Chairil Anwar mendobrak sastrawan yang lain bahwa sejatinya sastra itu, dapat membangun semangat para pembacanya sehingga menyadarkan kenyataan terjadi, mana yang pantas untuk dibela dan yang dihela. Budaya Indonesia dengan sastra kesenian budaya harus dilestarikan agar melekat dalam jiwa masyarakat, karena budaya harga mati untuk dipertahankan.

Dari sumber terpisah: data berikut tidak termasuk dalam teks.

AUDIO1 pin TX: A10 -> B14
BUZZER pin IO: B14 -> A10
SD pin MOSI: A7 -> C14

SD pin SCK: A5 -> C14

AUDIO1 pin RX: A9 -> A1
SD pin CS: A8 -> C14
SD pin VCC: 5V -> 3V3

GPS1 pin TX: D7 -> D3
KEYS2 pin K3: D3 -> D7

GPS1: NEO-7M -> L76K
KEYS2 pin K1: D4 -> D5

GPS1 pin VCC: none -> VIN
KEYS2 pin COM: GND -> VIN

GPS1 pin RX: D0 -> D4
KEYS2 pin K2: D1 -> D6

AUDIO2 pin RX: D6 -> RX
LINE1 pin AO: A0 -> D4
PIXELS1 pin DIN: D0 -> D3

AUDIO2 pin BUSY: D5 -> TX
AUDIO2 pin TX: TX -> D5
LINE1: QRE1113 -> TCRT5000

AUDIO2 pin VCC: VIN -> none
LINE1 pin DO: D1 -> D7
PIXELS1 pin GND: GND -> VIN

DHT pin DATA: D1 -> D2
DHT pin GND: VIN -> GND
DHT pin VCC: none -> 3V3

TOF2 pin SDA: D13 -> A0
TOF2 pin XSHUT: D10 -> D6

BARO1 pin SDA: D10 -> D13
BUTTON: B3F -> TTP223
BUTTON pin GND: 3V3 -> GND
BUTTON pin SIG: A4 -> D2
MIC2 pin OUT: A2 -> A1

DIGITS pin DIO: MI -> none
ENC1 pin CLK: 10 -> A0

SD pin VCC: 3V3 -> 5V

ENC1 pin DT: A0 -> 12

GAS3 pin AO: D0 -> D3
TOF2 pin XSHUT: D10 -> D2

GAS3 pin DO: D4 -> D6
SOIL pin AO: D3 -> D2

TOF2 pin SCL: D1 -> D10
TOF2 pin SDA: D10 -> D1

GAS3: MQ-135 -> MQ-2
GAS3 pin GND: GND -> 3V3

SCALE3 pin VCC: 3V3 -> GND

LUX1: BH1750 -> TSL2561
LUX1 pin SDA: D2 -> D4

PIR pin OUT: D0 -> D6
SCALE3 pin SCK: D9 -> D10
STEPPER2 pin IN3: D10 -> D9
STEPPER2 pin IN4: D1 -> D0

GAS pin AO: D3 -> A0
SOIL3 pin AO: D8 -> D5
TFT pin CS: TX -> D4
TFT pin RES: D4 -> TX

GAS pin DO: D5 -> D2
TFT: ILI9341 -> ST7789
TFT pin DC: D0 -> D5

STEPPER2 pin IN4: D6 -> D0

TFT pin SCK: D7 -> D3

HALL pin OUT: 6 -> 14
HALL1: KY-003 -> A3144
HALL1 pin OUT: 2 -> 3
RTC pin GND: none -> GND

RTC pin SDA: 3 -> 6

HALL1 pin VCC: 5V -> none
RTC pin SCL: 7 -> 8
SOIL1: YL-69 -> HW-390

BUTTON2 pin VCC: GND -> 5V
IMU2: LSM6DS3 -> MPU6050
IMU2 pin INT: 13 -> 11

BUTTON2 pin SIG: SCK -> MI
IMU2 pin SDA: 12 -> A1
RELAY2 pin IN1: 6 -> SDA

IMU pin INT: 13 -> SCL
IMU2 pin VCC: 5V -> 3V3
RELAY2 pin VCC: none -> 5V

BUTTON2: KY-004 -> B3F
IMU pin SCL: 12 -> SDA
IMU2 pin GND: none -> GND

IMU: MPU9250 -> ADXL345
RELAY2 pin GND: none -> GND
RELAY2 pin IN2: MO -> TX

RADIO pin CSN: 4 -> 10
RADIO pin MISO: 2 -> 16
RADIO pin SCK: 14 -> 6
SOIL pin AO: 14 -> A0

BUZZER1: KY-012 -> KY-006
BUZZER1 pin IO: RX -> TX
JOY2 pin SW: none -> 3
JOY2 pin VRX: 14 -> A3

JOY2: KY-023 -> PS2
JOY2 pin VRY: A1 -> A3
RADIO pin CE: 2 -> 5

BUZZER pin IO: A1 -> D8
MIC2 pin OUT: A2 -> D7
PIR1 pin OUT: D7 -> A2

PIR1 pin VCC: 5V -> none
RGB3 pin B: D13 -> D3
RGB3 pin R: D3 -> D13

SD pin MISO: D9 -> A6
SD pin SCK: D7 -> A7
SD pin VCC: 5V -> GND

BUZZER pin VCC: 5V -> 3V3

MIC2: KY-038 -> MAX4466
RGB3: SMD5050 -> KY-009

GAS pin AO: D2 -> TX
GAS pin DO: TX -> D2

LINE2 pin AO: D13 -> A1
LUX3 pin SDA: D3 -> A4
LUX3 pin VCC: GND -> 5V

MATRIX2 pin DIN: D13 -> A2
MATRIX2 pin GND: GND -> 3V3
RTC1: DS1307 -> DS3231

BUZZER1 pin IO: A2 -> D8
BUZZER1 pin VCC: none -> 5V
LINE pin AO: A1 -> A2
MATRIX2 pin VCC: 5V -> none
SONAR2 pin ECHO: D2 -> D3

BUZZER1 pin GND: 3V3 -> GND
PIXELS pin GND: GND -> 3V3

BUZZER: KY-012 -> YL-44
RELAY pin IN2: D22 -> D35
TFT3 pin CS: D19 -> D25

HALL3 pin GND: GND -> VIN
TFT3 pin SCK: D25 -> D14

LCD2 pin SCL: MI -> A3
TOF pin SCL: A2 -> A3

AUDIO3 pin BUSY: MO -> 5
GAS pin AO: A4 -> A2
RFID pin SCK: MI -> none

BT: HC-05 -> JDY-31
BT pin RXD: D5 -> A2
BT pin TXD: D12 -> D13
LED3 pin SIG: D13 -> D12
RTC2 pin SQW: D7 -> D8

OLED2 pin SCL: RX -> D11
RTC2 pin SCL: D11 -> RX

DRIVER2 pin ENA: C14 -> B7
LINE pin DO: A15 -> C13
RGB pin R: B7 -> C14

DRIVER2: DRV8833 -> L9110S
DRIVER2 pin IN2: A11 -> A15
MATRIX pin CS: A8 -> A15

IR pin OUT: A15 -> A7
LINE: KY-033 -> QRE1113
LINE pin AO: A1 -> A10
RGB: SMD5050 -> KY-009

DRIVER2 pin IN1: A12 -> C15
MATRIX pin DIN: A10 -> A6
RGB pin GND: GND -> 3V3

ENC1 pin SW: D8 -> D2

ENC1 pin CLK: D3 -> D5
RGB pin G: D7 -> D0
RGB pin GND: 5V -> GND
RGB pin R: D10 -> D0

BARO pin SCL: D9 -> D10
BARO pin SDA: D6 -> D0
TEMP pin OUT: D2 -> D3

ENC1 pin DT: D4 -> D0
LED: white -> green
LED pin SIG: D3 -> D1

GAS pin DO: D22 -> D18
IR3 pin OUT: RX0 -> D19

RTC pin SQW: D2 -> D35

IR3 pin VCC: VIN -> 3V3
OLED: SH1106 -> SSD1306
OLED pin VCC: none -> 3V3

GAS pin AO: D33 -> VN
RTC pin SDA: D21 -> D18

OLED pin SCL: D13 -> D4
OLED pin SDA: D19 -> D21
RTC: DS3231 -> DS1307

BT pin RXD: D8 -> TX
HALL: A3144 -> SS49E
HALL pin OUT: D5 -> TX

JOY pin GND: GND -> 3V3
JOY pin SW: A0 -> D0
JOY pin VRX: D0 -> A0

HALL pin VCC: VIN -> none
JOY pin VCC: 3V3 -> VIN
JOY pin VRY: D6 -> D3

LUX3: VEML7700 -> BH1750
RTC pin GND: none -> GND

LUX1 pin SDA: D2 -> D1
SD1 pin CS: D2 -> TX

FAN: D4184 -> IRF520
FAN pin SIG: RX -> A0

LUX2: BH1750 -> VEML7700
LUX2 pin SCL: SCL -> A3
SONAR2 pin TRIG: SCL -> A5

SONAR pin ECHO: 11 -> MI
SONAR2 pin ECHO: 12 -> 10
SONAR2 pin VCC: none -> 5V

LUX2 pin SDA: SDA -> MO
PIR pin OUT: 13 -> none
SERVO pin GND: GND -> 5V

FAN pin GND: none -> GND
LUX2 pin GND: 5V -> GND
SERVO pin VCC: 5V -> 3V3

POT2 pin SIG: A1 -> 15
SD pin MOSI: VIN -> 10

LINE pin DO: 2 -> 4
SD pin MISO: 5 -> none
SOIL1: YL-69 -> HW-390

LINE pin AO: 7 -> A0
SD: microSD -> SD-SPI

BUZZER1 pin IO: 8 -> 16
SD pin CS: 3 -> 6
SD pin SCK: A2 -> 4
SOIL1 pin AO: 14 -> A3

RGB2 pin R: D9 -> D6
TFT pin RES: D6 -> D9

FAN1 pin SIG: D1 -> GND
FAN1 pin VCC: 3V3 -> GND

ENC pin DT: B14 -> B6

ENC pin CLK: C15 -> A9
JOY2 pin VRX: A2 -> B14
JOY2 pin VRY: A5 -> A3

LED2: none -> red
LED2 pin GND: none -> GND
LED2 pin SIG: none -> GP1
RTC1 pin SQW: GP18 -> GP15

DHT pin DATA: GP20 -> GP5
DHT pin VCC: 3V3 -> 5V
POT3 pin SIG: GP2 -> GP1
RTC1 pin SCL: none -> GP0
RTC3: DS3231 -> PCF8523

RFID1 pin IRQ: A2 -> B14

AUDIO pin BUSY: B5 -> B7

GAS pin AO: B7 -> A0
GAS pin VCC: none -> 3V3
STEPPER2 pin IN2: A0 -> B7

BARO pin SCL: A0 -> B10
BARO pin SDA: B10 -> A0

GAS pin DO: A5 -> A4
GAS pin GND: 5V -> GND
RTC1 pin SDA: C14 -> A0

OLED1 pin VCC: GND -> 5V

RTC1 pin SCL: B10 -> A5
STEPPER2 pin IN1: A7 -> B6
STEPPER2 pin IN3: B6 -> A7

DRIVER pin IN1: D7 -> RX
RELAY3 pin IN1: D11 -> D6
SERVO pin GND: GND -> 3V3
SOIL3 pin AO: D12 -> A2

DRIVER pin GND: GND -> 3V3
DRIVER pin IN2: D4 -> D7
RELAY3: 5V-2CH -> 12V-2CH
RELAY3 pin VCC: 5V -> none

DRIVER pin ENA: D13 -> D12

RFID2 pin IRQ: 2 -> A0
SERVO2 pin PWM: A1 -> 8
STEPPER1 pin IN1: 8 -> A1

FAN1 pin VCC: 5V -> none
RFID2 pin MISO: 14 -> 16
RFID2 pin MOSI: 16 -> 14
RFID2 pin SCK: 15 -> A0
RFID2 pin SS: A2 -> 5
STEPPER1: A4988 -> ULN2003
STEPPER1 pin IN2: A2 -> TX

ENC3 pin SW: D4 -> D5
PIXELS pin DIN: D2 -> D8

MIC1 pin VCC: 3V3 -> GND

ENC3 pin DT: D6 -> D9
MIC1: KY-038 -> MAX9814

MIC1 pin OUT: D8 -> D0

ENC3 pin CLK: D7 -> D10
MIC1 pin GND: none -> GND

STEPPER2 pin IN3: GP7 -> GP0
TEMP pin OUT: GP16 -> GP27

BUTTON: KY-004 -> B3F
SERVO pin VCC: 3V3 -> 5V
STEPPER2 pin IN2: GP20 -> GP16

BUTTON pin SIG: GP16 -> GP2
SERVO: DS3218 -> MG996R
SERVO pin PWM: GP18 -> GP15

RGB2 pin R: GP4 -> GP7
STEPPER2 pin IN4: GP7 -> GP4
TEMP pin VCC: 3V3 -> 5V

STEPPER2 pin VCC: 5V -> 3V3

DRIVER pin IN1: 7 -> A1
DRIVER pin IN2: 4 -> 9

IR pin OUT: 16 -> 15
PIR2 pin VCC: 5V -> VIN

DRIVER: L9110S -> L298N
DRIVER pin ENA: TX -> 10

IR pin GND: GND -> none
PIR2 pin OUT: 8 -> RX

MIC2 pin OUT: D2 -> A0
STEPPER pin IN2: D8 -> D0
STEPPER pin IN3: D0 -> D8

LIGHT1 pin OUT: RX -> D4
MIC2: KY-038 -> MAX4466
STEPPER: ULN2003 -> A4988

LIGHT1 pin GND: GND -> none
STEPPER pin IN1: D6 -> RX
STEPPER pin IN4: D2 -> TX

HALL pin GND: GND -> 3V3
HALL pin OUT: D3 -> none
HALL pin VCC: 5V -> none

Walaupun karya-karya yang sekian banyak itu tidak diakui oleh semua kritikus-kritikus pada masanya karena terlalu liar, dan bebas dan di anggap kalau kemunculan Chairil Anwar akan merusak nilai-nilai sastra tanpa menggukan bahasa-bahasa yang dihias, namun semua kritikus itu akhirnya mengakui setelah Chairil Anwar meninggal bahwa karya-karyanya itu menjadi pelopor pembaruan seni sastra di Indonesia, sehingga semua sastrawan yang pada awalnya tidak menganggap Chairil Anwar seorang sastrawan, mereka sangat kehilangan ketika Chairil harus menghadap Tuhan terlebih dulu. Ia meninggal dan mempunyai cerita pada masa yang datang hingga sampai sekarang sehingga seni yang Ia persembahkan lebih luas mengembangkan kepribadian untuk gaya kesenian yang baru. Semua pecinta sastra pasti sudah mengetahui namun semua itu tidak akan suka dengan apa yang dilakukan olehnya, namun terbukti dan diakui bahwa Ia adalah salah satu dinamisator bagi kehidupan kebudayaan bangsa.
Semua itu akan terasa jika sudah tiada, kehilangan seorang sastrawan muda yang sangat kritis dalam membaca suasana keadaan negeri, sehingga negeri dapat hidup dengan semua karya yang Ia persembahkan untuk Bangsa Indonesia bertujuan untuk membangun semangat dan merubah pola pikir rakyat Indonesia dengan ciri sastra yang sangat bebas.

Namun dalam kehidupan itu kita harus memilih dengan baik untuk kehidupan yang layak untuk memanusiakan manusia. Ada juga dalam perjalanan hidup yang tidak harus kita teladani dari sastrawan yang mempunyai julukan Binatang Jalang itu, Ia sangat hobi dengan minuman dan mendekati perempuan kebebasan yang sangat menjadi tantangan untuk generasi penerus bangsa. Harus mampu membaca dan memilah sastra yang seperti apa yang harus kita ikuti dari sastrawan Chairil Anwar. Harus mempu mengambil hikmah dari sastra yang Ia ajarkan pada kita. Biarkan Ia hidup dengan ciri khasnya pada masanya, dan kita juga harus mampu melestarikan kebudayaan bangsa ini dengan cara kita sendiri dengan masa yang sekarang untuk mempererat kebudayaan sasrta Indonesia yang berbudi pekerti.